(Rendered images with source text)
[Start of Attachment]
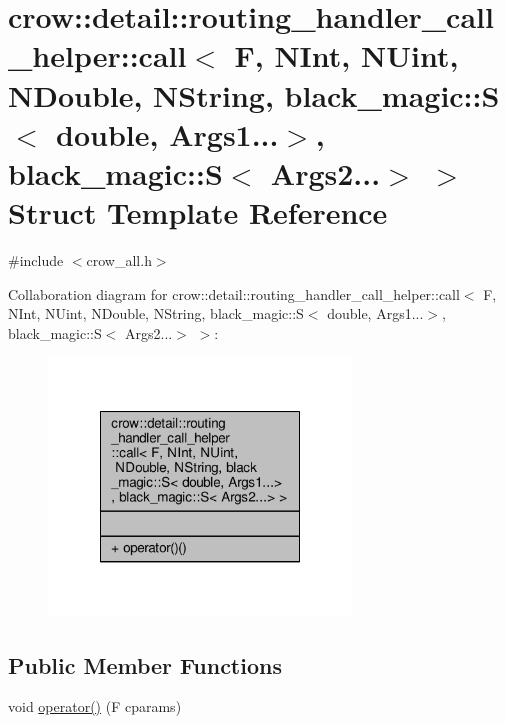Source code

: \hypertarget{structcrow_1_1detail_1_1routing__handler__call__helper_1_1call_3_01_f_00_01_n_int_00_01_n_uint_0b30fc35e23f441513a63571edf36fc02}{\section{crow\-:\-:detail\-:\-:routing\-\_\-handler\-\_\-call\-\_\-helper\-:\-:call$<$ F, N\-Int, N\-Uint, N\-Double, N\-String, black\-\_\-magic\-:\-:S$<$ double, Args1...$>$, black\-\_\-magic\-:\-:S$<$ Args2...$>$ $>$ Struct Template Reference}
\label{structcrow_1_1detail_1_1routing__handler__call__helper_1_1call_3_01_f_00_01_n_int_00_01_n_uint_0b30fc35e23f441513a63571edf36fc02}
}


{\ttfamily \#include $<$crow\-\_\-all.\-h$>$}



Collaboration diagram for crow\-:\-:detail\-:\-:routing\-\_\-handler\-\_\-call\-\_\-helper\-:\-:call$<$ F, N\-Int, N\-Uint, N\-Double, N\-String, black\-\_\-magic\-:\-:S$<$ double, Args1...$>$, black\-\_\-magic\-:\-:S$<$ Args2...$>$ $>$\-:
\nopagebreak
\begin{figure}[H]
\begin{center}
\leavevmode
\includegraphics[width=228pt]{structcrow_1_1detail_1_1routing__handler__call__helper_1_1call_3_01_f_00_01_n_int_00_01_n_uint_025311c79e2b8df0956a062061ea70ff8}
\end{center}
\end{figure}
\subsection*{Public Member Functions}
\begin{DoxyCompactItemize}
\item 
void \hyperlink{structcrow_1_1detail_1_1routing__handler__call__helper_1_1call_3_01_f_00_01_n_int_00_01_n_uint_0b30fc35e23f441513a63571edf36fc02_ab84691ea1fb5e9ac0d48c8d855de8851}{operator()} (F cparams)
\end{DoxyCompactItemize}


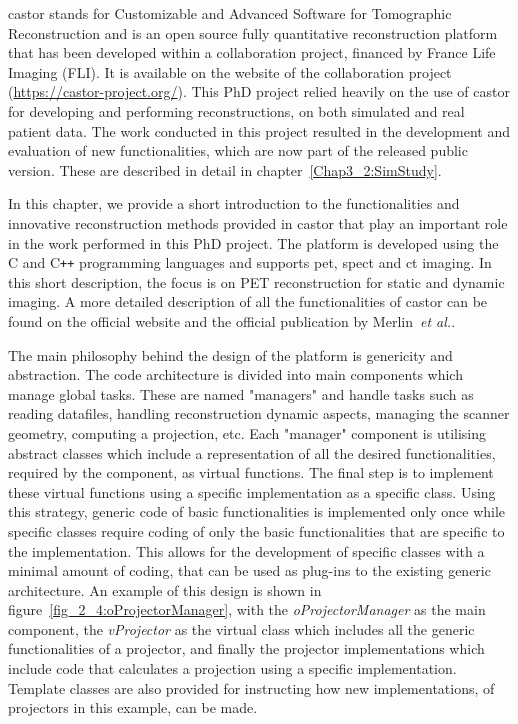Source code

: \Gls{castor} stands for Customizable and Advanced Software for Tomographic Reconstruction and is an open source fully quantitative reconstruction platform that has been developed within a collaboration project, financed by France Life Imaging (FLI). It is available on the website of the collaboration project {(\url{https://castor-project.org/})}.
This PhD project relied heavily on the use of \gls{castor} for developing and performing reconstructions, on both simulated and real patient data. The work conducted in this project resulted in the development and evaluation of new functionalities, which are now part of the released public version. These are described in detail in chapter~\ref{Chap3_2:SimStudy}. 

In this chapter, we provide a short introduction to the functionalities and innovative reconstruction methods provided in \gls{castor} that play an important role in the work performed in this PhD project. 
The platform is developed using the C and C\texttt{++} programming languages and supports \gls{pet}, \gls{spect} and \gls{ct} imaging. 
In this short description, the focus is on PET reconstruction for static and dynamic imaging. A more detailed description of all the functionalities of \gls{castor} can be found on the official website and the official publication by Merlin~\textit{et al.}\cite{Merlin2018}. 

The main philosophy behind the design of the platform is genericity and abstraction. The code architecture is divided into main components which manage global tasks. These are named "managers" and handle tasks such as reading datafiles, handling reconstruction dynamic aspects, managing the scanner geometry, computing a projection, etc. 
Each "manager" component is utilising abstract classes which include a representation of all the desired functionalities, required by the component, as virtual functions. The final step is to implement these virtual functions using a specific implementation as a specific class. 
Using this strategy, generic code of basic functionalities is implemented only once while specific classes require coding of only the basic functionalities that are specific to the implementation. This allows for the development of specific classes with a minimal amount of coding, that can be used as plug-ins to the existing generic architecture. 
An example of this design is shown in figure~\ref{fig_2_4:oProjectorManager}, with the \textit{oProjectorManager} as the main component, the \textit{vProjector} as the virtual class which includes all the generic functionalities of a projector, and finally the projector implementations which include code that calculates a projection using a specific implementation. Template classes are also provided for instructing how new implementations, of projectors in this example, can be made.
[End of Attachment]
* [WORK ORDER]: Among the lines above, please find those with "architecture" and copy them.

* [REPLY]:
The main philosophy behind the design of the platform is genericity and abstraction. The code architecture is divided into main components which manage global tasks. These are named "managers" and handle tasks such as reading datafiles, handling reconstruction dynamic aspects, managing the scanner geometry, computing a projection, etc. 
Using this strategy, generic code of basic functionalities is implemented only once while specific classes require coding of only the basic functionalities that are specific to the implementation. This allows for the development of specific classes with a minimal amount of coding, that can be used as plug-ins to the existing generic architecture. 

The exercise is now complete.